When the judge finally comes to a decision, Andrew is no longer sure he’s so against jail. Sure, he gets a choice, which is probably more than others in his position could hope for, but it kinda sucks: get thrown in the slammer for however many years or have drugs shoved down his throat for three years.
He watches Neil’s face contort with a rage that seems so out of place in the clean, composed court hall. Nicky and Aaron look positively exhausted, though they seem okay with the options given to Andrew.
Andrew doesn’t understand why Neil is so angry. If anything, shouldn’t he be just as glad as the other two that he doesn’t have to watch Andrew walk away again—because when it comes down to it, as much as he’ll hate having his emotions controlled by the government, Andrew can’t fathom turning his back on the redheaded boy for a second time.
—
In his bed that night, with his hands threaded through that auburn hair, Andrew asks about it.

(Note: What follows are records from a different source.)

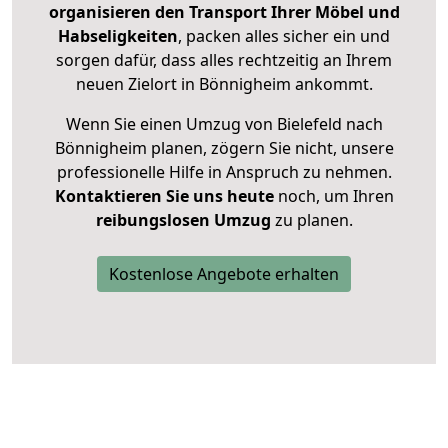
organisieren den Transport Ihrer Möbel und
Habseligkeiten
, packen alles sicher ein und
sorgen dafür, dass alles rechtzeitig an Ihrem
neuen Zielort in Bönnigheim ankommt.
Wenn Sie einen Umzug von Bielefeld nach
Bönnigheim planen, zögern Sie nicht, unsere
professionelle Hilfe in Anspruch zu nehmen.
Kontaktieren Sie uns heute
noch, um Ihren
reibungslosen Umzug
zu planen.
Kostenlose Angebote erhalten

He asks why Neil is so upset about the idea of Andrew having to take mood-stabilisers, why he looked about ready to vault over the judge’s bench and bash her head in with the gavel.

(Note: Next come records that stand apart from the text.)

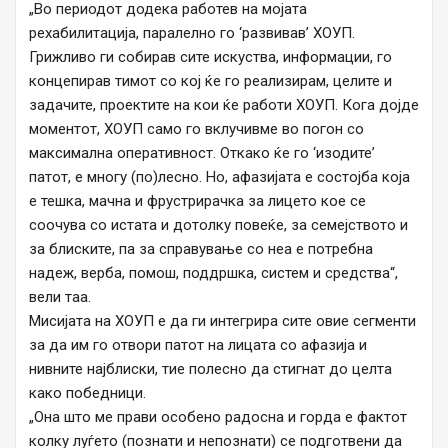
„Во периодот додека работев на мојата
рехабилитација, паралелно го ‘развивав’ ХОУП.
Грижливо ги собирав сите искуства, информации, го
концепирав тимот со кој ќе го реализирам, целите и
задачите, проектите на кои ќе работи ХОУП. Кога дојде
моментот, ХОУП само го вклучивме во погон со
максимална оперативност. Откако ќе го ‘изодите’
патот, е многу (по)лесно. Но, афазијата е состојба која
е тешка, мачна и фрустрирачка за лицето кое се
соочува со истата и дотолку повеќе, за семејството и
за блиските, па за справување со неа е потребна
надеж, верба, помош, поддршка, систем и средства“,
вели таа.
Мисијата на ХОУП е да ги интегрира сите овие сегменти
за да им го отвори патот на лицата со афазија и
нивните најблиски, тие полесно да стигнат до целта
како победници.
„Она што ме прави особено радосна и горда е фактот
колку луѓето (познати и непознати) се подготвени да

Neil’s hand stills where it was tracing patterns on Andrew’s shoulder, and that same fury flashes across his blue eyes. He tells him that no matter the drug, the user is always less themselves after taking it. He tells him that he doesn’t want his Andrew Minyard to be replaced by whoever drugged Andrew Minyard will be. He tells him, with the slightest hint of pink on his cheeks, that he doesn’t want to stop being whatever it is they are.
And suddenly Andrew understands. He’d chosen the drugs and the therapy to not have to walk away from his family. But by taking away his sobriety, he shuts down Neil without even saying a word. For three years. No matter the choice, he turns his back on him.
He tries not to let it get to him (he does not succeed).
They spend their last night wrapped together, taking advantage of every second like it’s the last.